ARTICLE AD
I have barely figured out how to get Gemini going on my Android device, and already, Google has announced it’s putting Gemini 2.0 into real-life robots. The company announced two new AI models that “lay the foundation for a new generation of helpful robots,” as it writes in a blog. In the demonstrations, the robots look like people!
Gemini Robotics is an advanced vision-language-action (VLA) model built on Gemini 2.0—the same one I’ve been feeding PDFs to and asking for help with horoscopes. This version of Gemini 2.0 features the addition of physical actions as the output response to a query. On the Pixel phone, for example, Gemini’s “response” would be to perform an action or answer a question.

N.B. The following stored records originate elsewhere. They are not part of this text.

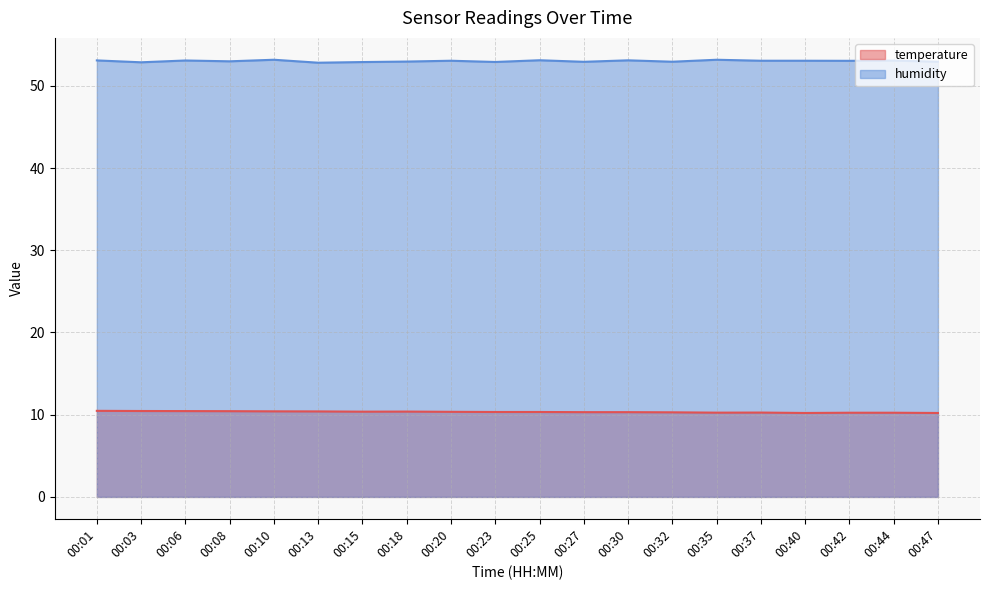

What is the total value across all series at 00:27?

63.2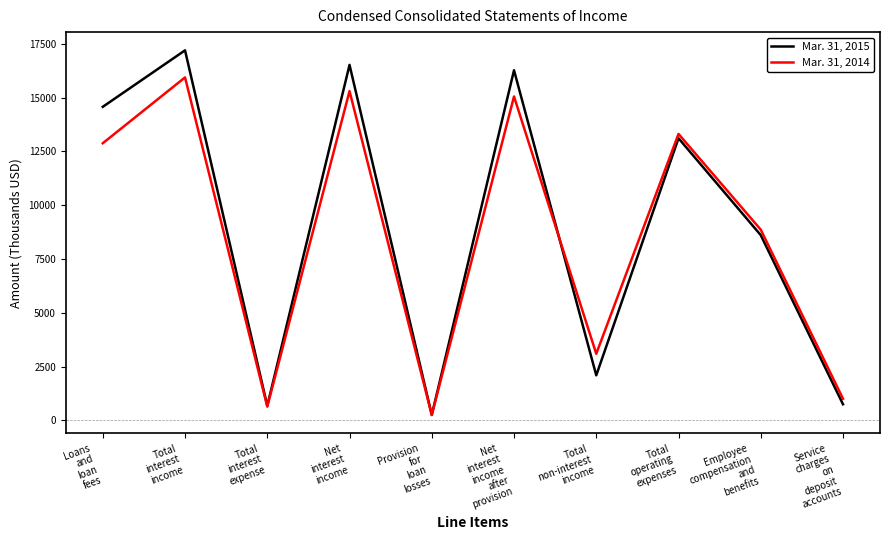

List the series in order of their peak value, highest first.

Mar. 31, 2015, Mar. 31, 2014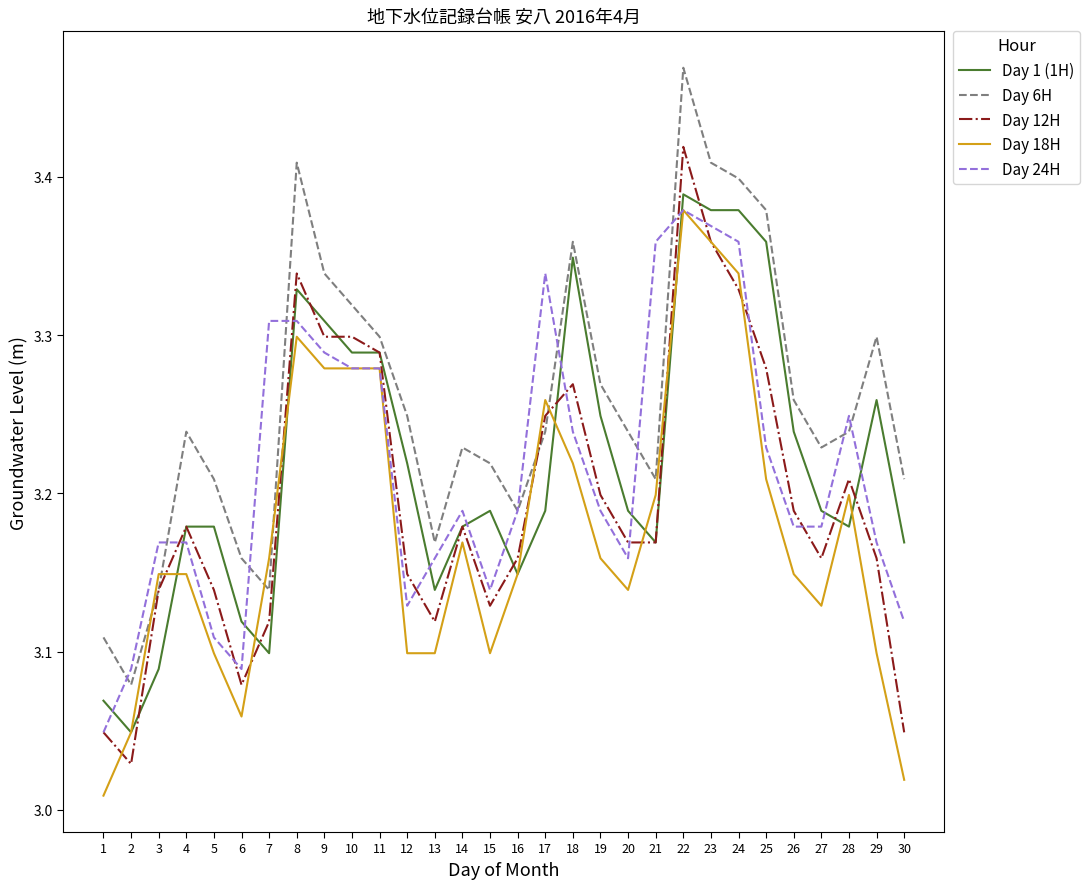

Is the value of Day 6H at 3 greater than the value of Day 24H at 24?

No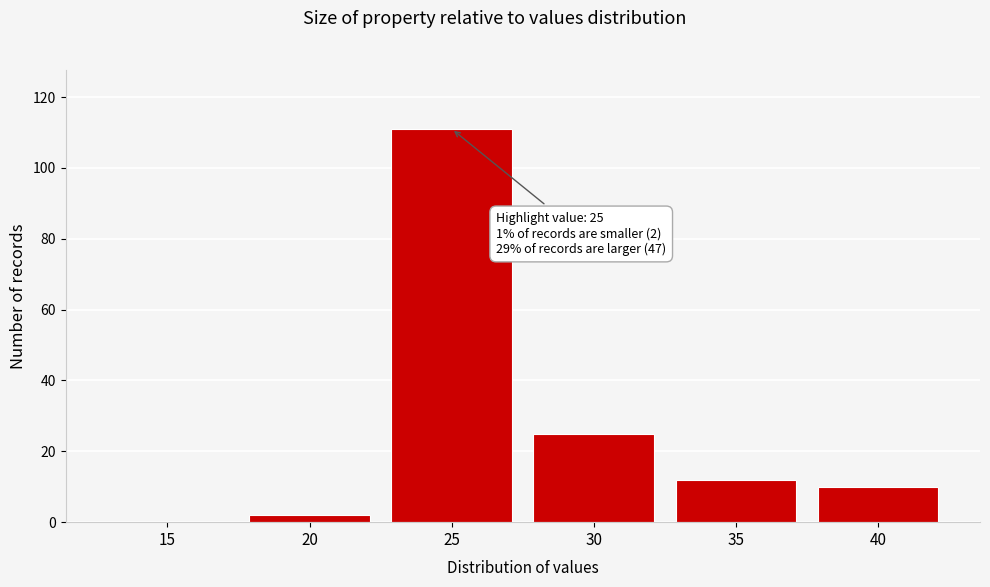

Reading left to right, extract all data points from this chart.

15=0	20=2	25=111	30=25	35=12	40=10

Gemini in a robot would instead see that command as something it should physically respond to.
The second AI model is Gemini Robots-ER, a vision-language (VLM) model with “advanced spatial understanding.” This is where Gemini gets its “embodied reasoning,” which helps the artificial intelligence navigate its environment even as it changes in real-time. In an example video Google showed in a closed session with journalists, the robot could discern between bowls of varying finishes and colors on a table. It could also differentiate between fake fruits, like grapes and a banana, and then distribute each into one of the specific bowls. In another example, Google showed a robot understanding the nuance of granola in a Tupperware container that needed to be packed in the lunch bag.

Google DeepMind shows how robot arms can grab grapes from a container and place them on the counter.
At the core of this announcement is Google lauding DeepMind’s efforts in making Gemini the kind of “brain” it can drop into the robotic space. But it is wild to think that the AI branding for the smartphone in your hand will, in some capacity, be powering up a humanoid robot. “We look forward to exploring our models’ capabilities and continuing to develop them on the path to real-world applications,” writes Carolina Parada, Senior Director and head of robots at Google’s DeepMind.
Google is partnering with companies like Apptronik to “build the next generation of humanoid robots.” The Gemini Robots-ER model will also become available to partners for testing, including Agile Robots, Agility Robots, Boston Dynamics, and Enchanted Tools. The robots are coming, but there’s no timeline. You can temper your reaction for now.
Google is also preparing itself for the onslaught of questions it will inevitably receive regarding Gemini safeguards. I even asked what protections are in place so that the robot doesn’t go awry and cause physical pain to a human. “We enable Gemini Robotics-ER models to understand whether or not a potential action is safe to perform in a given context,” Google explains, by basing it on frameworks like the ASIMOV dataset, which has helped “researchers to rigorously measure the safety implications of robotic actions in real-world scenarios.” Google says it’s also collaborating with experts in the field to “ensure we develop AI applications responsibly.”